Book Descriptions
for Lincoln Through the Lens by Martin W. Sandler
From Cooperative Children's Book Center (CCBC)
It’s hard to imagine a time when the U.S. president wasn’t photographed at every event from every possible angle, but that’s how it was when Abraham Lincoln first took office in 1861. Photography was a recent invention and Lincoln became the first U.S. president to have his life and time documented with photographs. And Lincoln seemed to understand intuitively how to use this medium to his benefit. He wore simple clothes and deliberately mussed his hair before posing for a photograph to accentuate his folksiness. When posing with the Union officers with whom he was often at odds, he made sure he would dominate the photograph by standing in the center and wearing a stovepipe hat so that he would tower over the other men.
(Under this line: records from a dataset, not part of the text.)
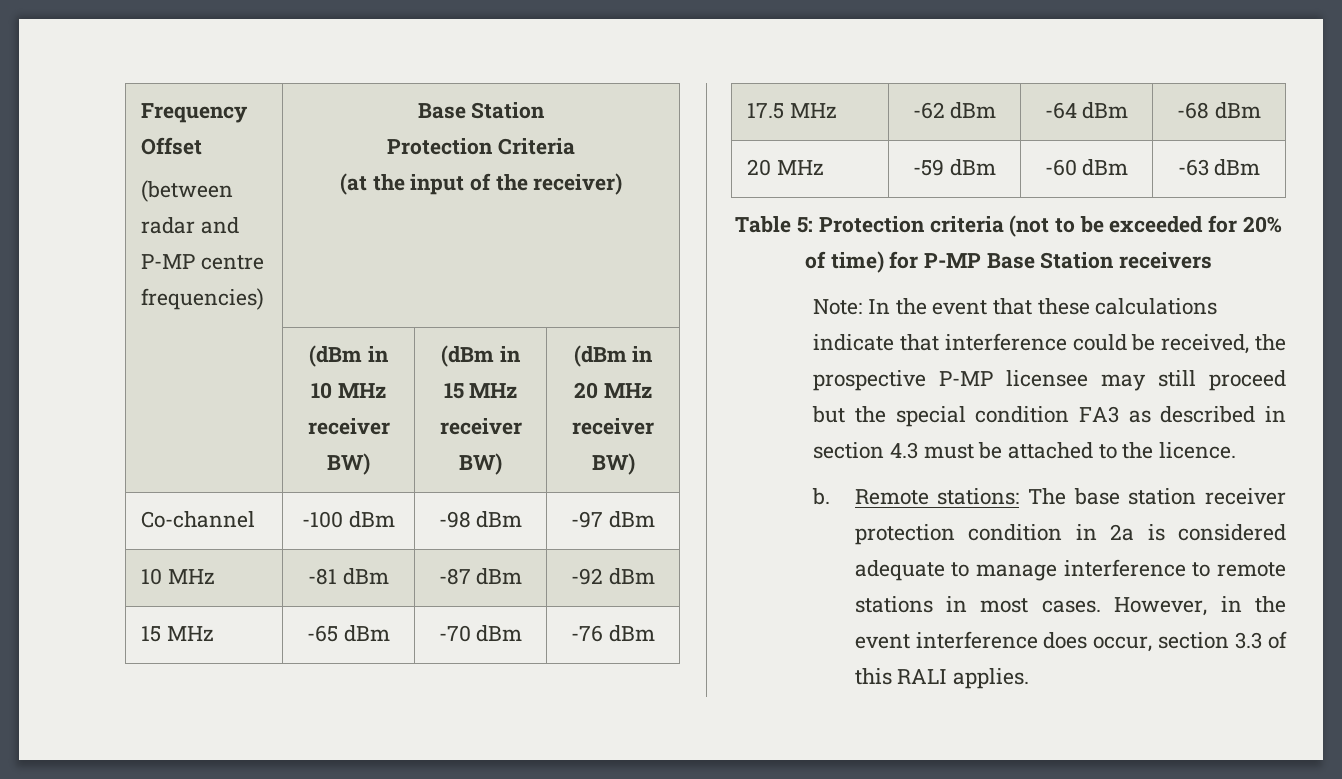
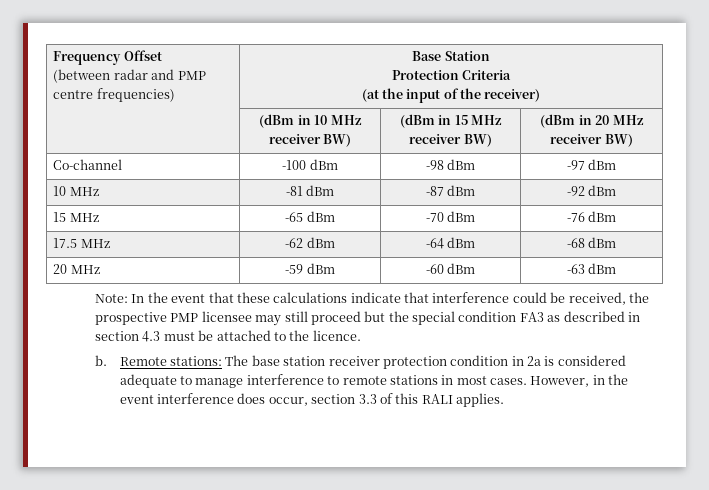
[141,254,196,269] P-MP -> [177,71,206,80] PMP
[735,215,1282,237] [804,251,1213,273] // Table 5: Protection criteria (not to be exceeded for 20% of time) for P-MP Base Station receivers -> (617, 268) none
[939,371,994,386] P-MP -> [170,313,199,322] PMP

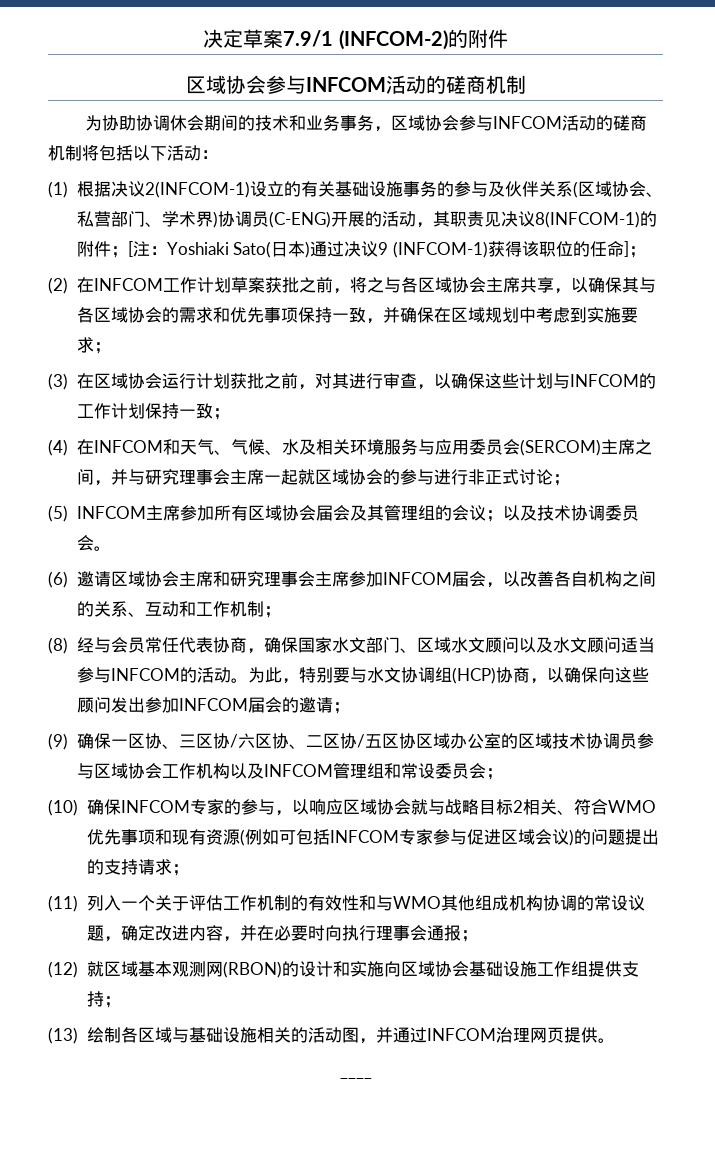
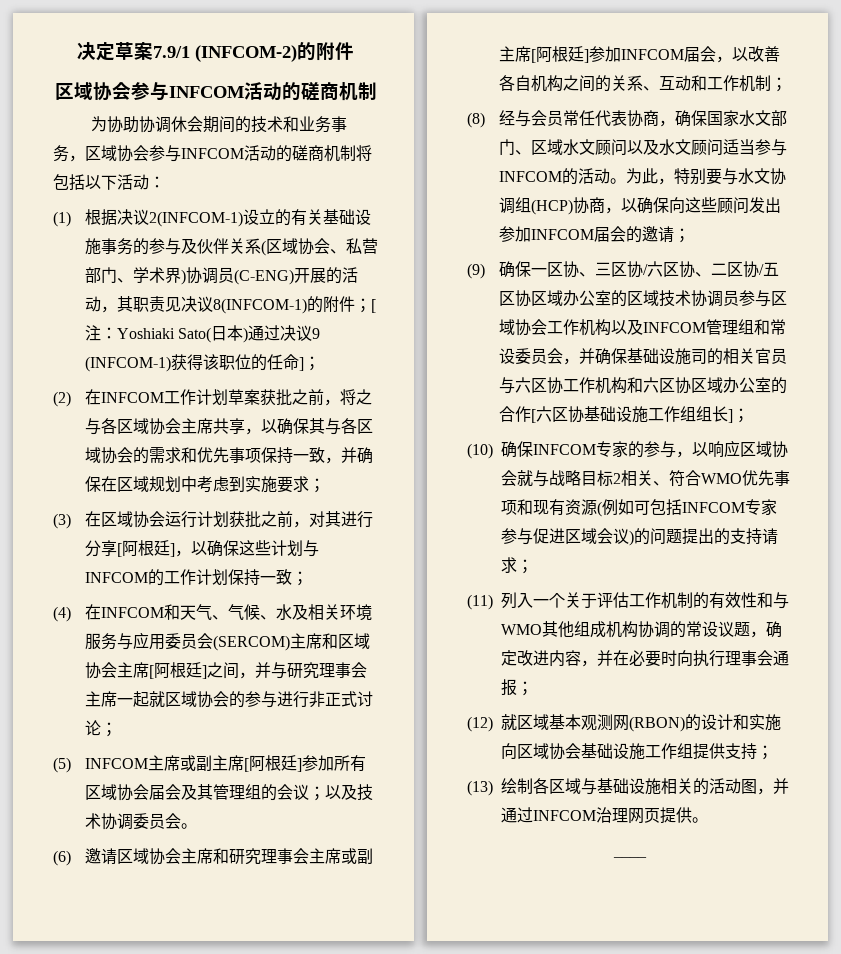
[382,373,417,389] 审查 -> [84,540,175,557] 分享[阿根廷]
(635, 447) none -> [321,633,370,649] [84,662,207,679] 和区域协会主席[阿根廷]
(180, 513) none -> [179,755,302,772] 或副主席[阿根廷]
(349, 579) none -> [340,848,373,865] [498,46,589,63] 或副主席[阿根廷]
(486, 771) none -> [562,348,787,365] [498,377,787,394] [498,406,733,423] ，并确保基础设施司的相关官员与六区协工作机构和六区协区域办公室的合作[六区协基础设施工作组组长]

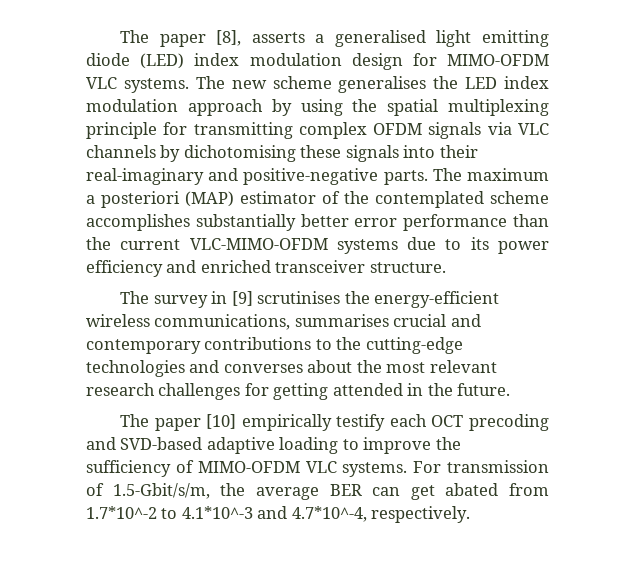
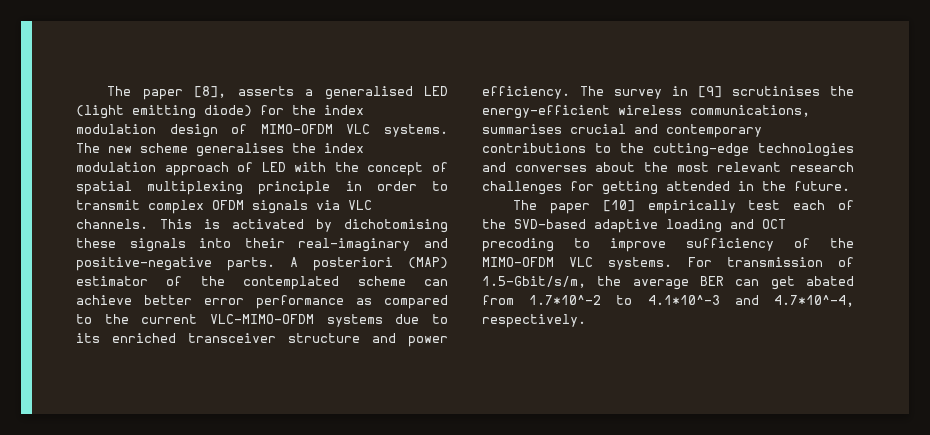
[436,30,549,47] [86,53,185,69] light emitting diode (LED) -> [424,86,448,96] [76,105,316,119] LED (light emitting diode) for the
[412,53,437,66] for -> [231,124,248,134] of
[465,77,498,89] LED -> (316, 148) none
[271,99,549,116] [86,122,293,139] by using the spatial multiplexing principle for transmitting -> [237,162,448,176] [76,181,448,195] [76,200,140,210] of LED with the concept of spatial multiplexing principle in order to transmit
[86,145,156,158] channels -> [76,219,304,229] channels. This is activated
[432,168,549,181] [86,195,95,204] The maximum a -> [290,257,298,267] A
[86,214,296,231] accomplishes substantially -> [424,279,448,286] [76,295,132,305] can achieve
[513,214,549,227] than -> [356,295,448,309] [76,314,92,324] as compared to
[497,241,549,254] [86,260,446,277] power efficiency and enriched transceiver structure. // -> [112,333,448,347] [482,86,570,99] enriched transceiver structure and power efficiency.
[336,414,549,431] [86,437,339,454] testify each OCT precoding and SVD-based adaptive loading -> [748,200,854,210] [482,219,786,233] [482,238,554,252] test each of the SVD-based adaptive loading and OCT precoding
[435,437,461,450] the -> (666, 245) none
(194, 466) none -> [830,238,854,248] the

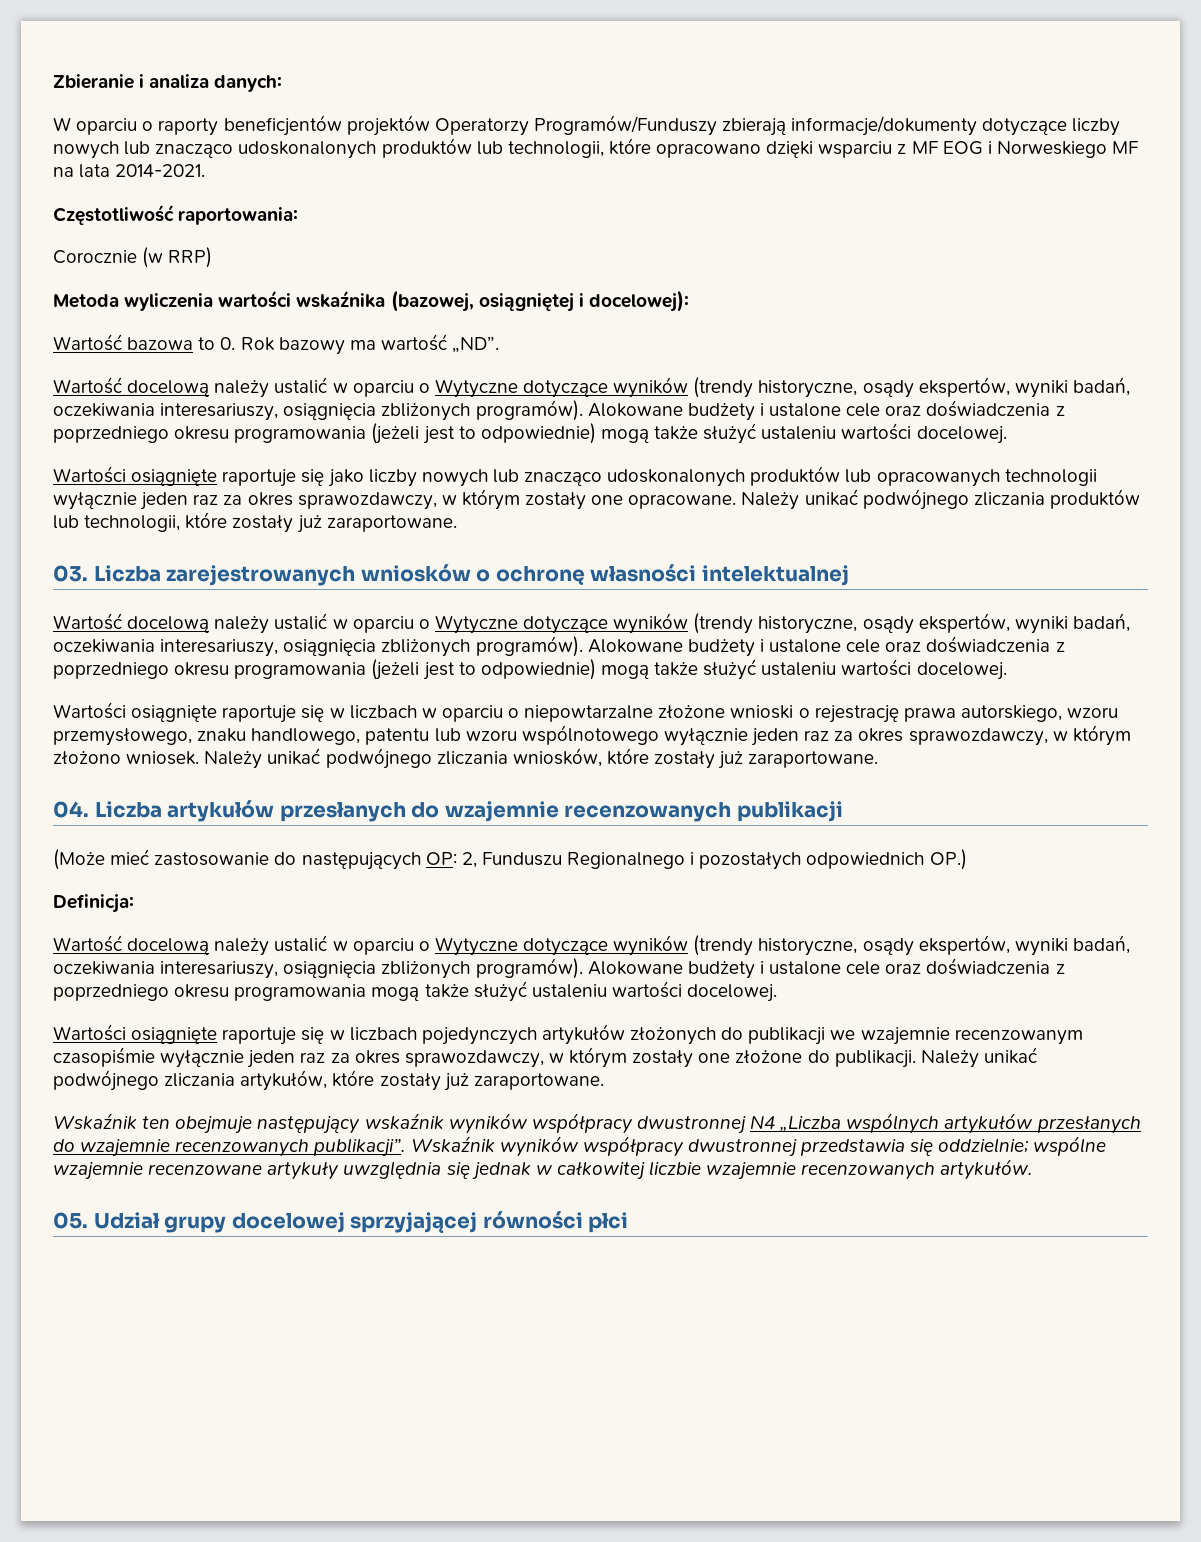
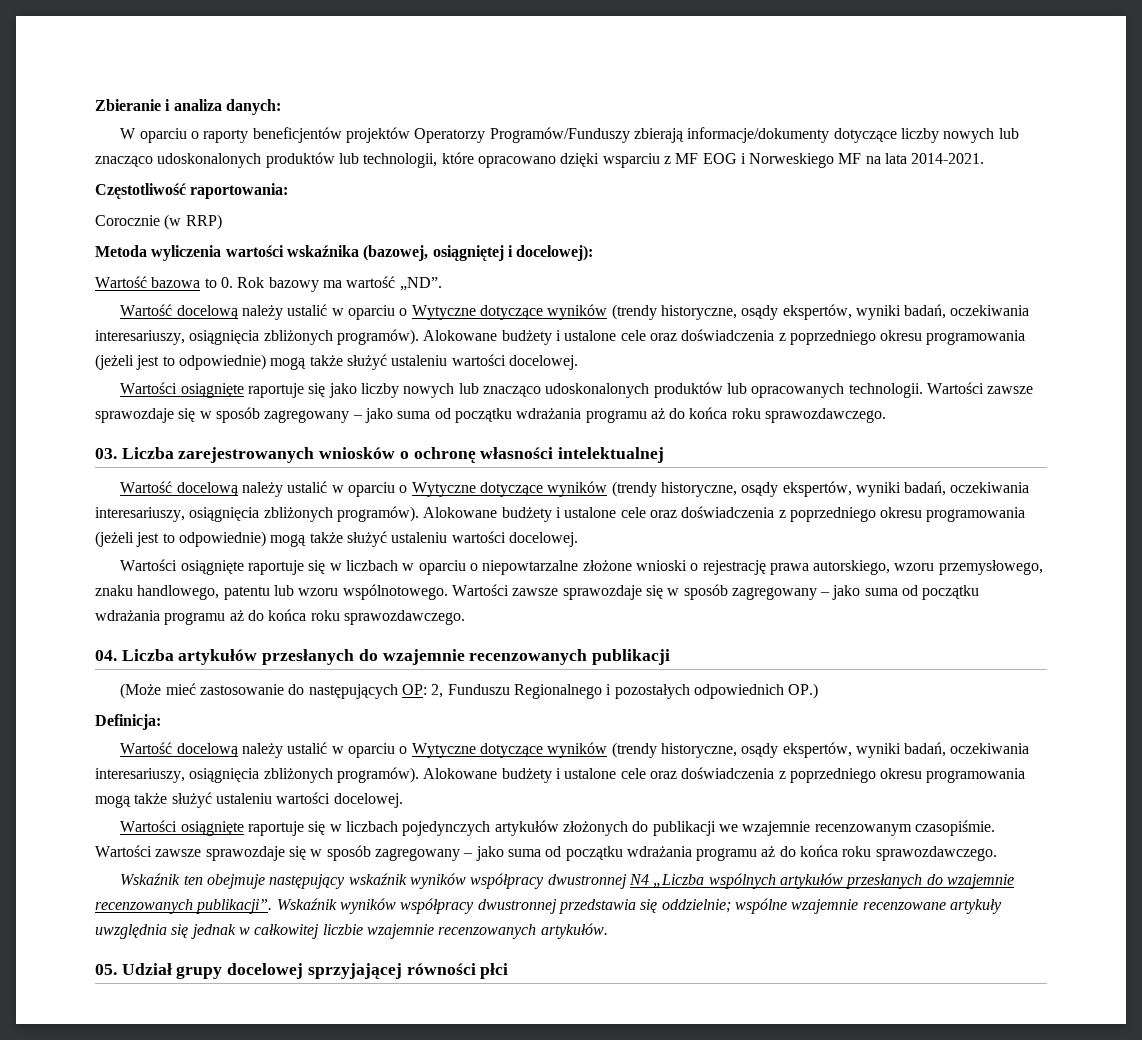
[1004,469,1097,486] [53,489,1140,510] [53,512,457,533] technologii wyłącznie jeden raz za okres sprawozdawczy, w którym zostały one opracowane. Należy unikać podwójnego zliczania produktów lub technologii, które zostały już zaraportowane. -> [848,382,1034,398] [95,407,887,423] technologii. Wartości zawsze sprawozdaje się w sposób zagregowany – jako suma od początku wdrażania programu aż do końca roku sprawozdawczego.
[521,725,1131,746] [53,748,879,769] wspólnotowego wyłącznie jeden raz za okres sprawozdawczy, w którym złożono wniosek. Należy unikać podwójnego zliczania wniosków, które zostały już zaraportowane. -> [342,584,980,600] [95,609,465,625] wspólnotowego. Wartości zawsze sprawozdaje się w sposób zagregowany – jako suma od początku wdrażania programu aż do końca roku sprawozdawczego.
[53,1047,1037,1068] [53,1070,604,1091] czasopiśmie wyłącznie jeden raz za okres sprawozdawczy, w którym zostały one złożone do publikacji. Należy unikać podwójnego zliczania artykułów, które zostały już zaraportowane. -> [914,820,995,836] [95,845,997,861] czasopiśmie. Wartości zawsze sprawozdaje się w sposób zagregowany – jako suma od początku wdrażania programu aż do końca roku sprawozdawczego.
He credited photographer Mathew Brady with winning him the White House, due to a widely circulated photograph of Lincoln standing in front of a pillar, next to a stack of books. Martin W. Sandler documents Lincoln’s rise to power through a chronological arrangement of photographs, accompanied by the fascinating stories behind each one, along with what they tell the modern reader about Abraham Lincoln. (Age 9 and older)
CCBC Choices 2009. © Cooperative Children's Book Center, Univ. of Wisconsin - Madison, 2009. Used with permission.
From the Publisher
Abraham Lincoln was the first president whose time in office was captured by photography. Lincoln was able to use the camera to shape his image as a man of the people, and Americans responded by electing him during the turbulent times leading up to the Civil War. Inspired by a glass photographic negative recently discovered in the National Archives' Civil War collection that is the only confirmed existing picture of Lincoln before his historic Gettysburg Address, Sandler tells the story behind the photos that document Lincoln's rise from frontiersman to chief executive.
Publisher description retrieved from Google Books.